GitLab Geo

Note: This feature was introduced in GitLab 8.5 EE as Alpha. We recommend you use with at least GitLab 8.6 EE.

GitLab Geo allows you to replicate your GitLab instance to other geographical locations as a read-only fully operational version.

Overview

If you have two or more teams geographically spread out, but your GitLab instance is in a single location, fetching large repositories can take a long time.

Your Geo instance can be used for cloning and fetching projects, in addition to reading any data.
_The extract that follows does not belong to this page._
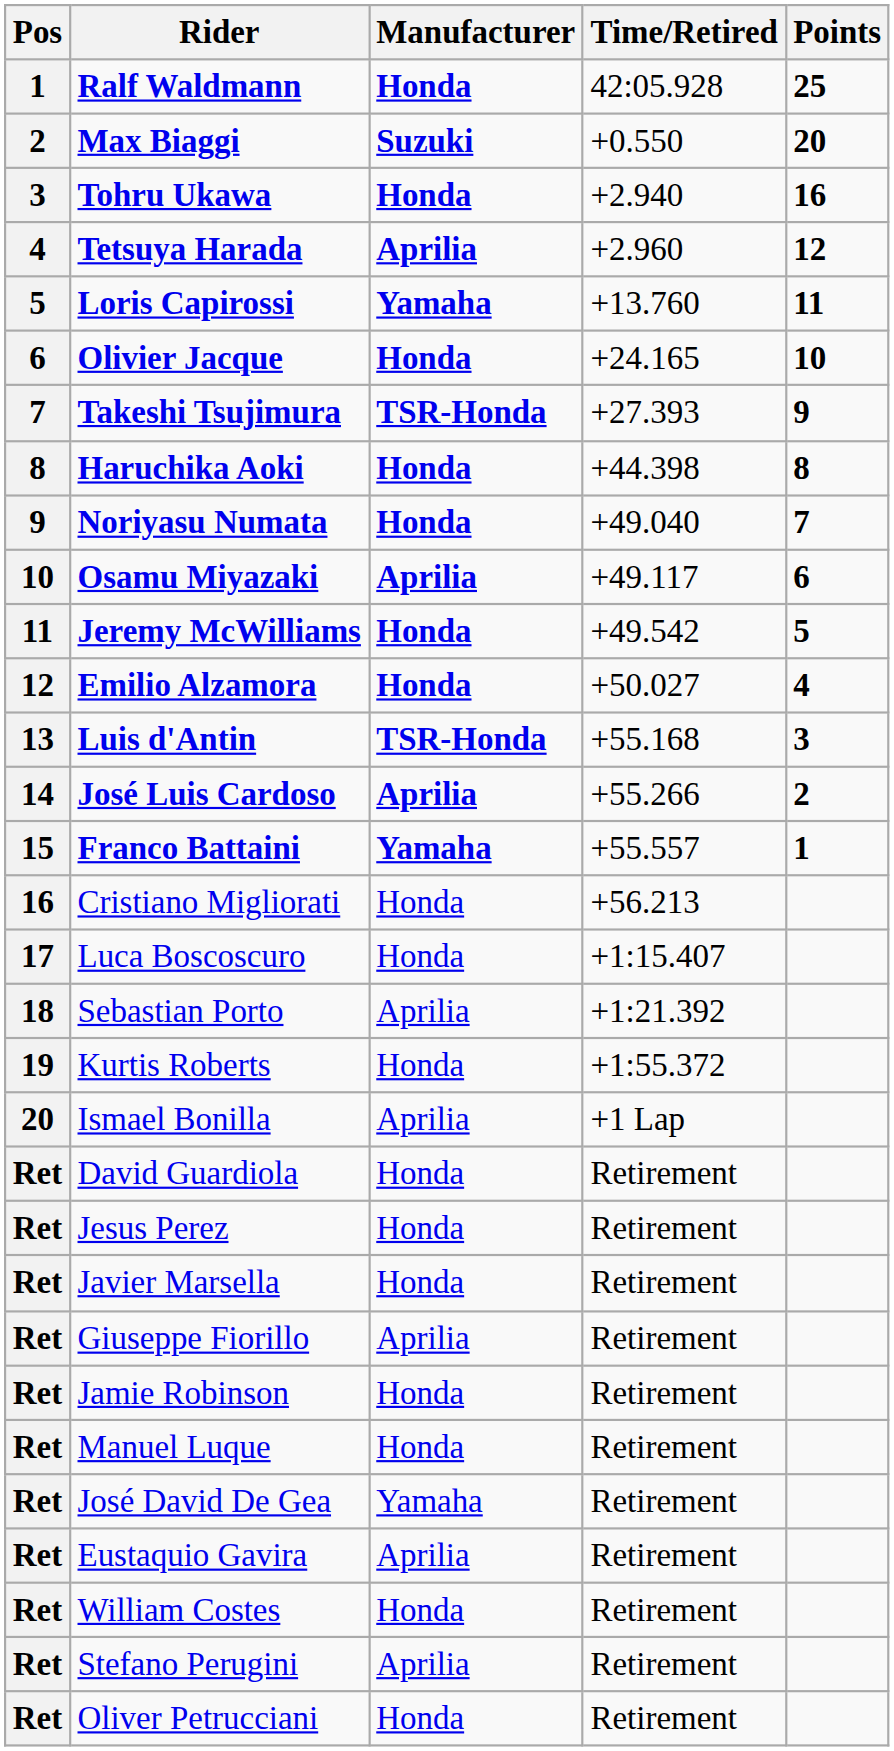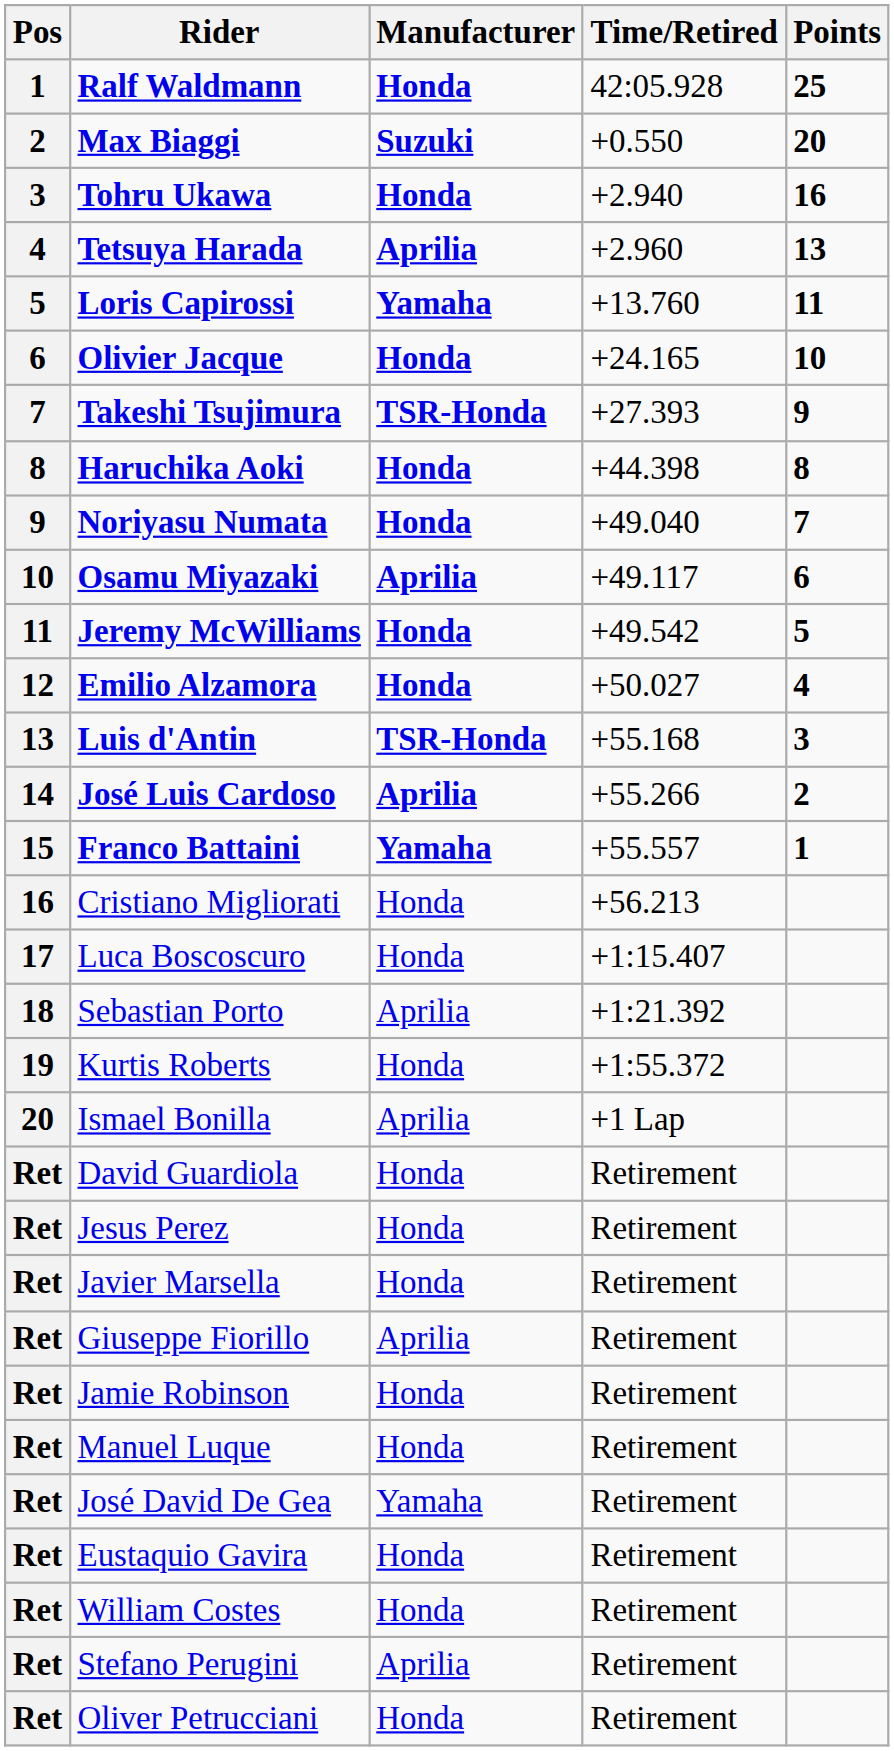Tetsuya Harada | Points: 12 -> 13
Eustaquio Gavira | Manufacturer: Aprilia -> Honda
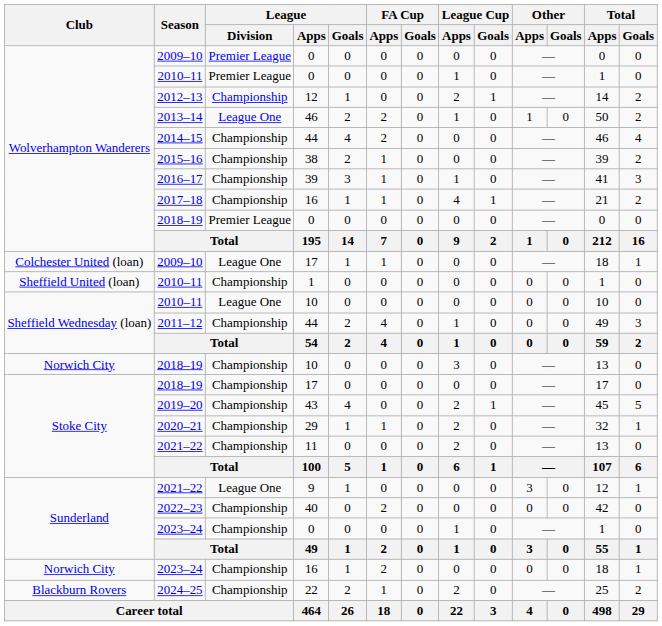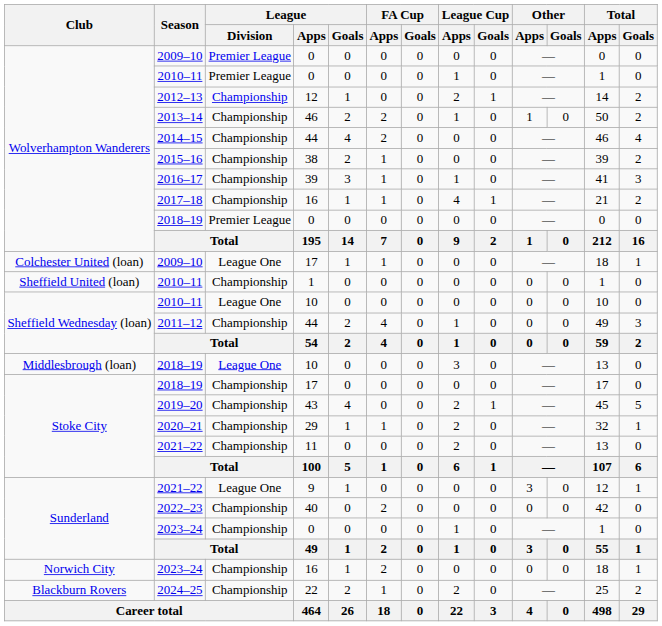2013–14 | League / Division: League One -> Championship
2018–19 / 10 | Club: Norwich City -> Middlesbrough (loan)
2018–19 / 10 | League / Division: Championship -> League One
This will make working with large repositories over large distances much faster.

GitLab Geo overview

When Geo is enabled, we refer to your original instance as a primary node and the replicated read-only ones as secondaries.

Keep in mind that:

  • Secondaries talk to primary to get user data for logins (API), and to clone/pull from repositories (HTTP(S)/SSH).
  • Primary talks to secondaries to notify for changes (API).

Setup instructions

GitLab Geo requires some additional work installing and configuring your instance, than a normal setup.

There are a couple of things you need to do in order to have one or more GitLab Geo instances. Follow the steps below in the order that they appear:

  1. Install GitLab Enterprise Edition on the server that will serve as the secondary Geo node
  2. Setup a database replication in primary <-> secondary (read-only) topology
  3. Configure GitLab and set the primary and secondary nodes After you set up the database replication and configure the GitLab Geo nodes, there are a few things to consider:

  4. When you create a new project in the primary node, the Git repository will appear in the secondary only after the first git push

  5. To fetch from the secondary node, a separate remote URL must be set in your Git repository locally

Current limitations

  • You cannot push code to secondary nodes
  • Git LFS is not supported yet
  • Git Annex is not supported yet
  • Primary node has to be online for OAuth login to happen (existing sessions and git are not affected)

Frequently Asked Questions

Can I use Geo in a disaster recovery situation?

There are limitations to what we replicate (see Current limitations). In an extreme data-loss situation you can make a secondary Geo into your primary, but this is not officially supported yet.

If you still want to proceed, see our step-by-step instructions on how to manually promote a secondary node into primary.

What data is replicated to a secondary node?

We currently replicate project repositories and the whole database. This means user accounts, issues, merge requests, groups, project data, etc., will be available for query. We currently don't replicate user generated attachments / avatars or any other file in public/upload. We also don't replicate LFS / Annex or artifacts data (shared/folder).

Can I git push to a secondary node?

No. All writing operations (this includes git push) must be done in your primary node.

How long does it take to have a commit replicated to a secondary node?

All replication operations are asynchronous and are queued to be dispatched in a batched request every 10 seconds. Besides that, it depends on a lot of other factors including the amount of traffic, how big your commit is, the connectivity between your nodes, your hardware, etc.

What happens if the SSH server runs at a different port?

We send the clone url from the primary server to any secondaries, so it doesn't matter. If primary is running on port 2200 clone url will reflect that.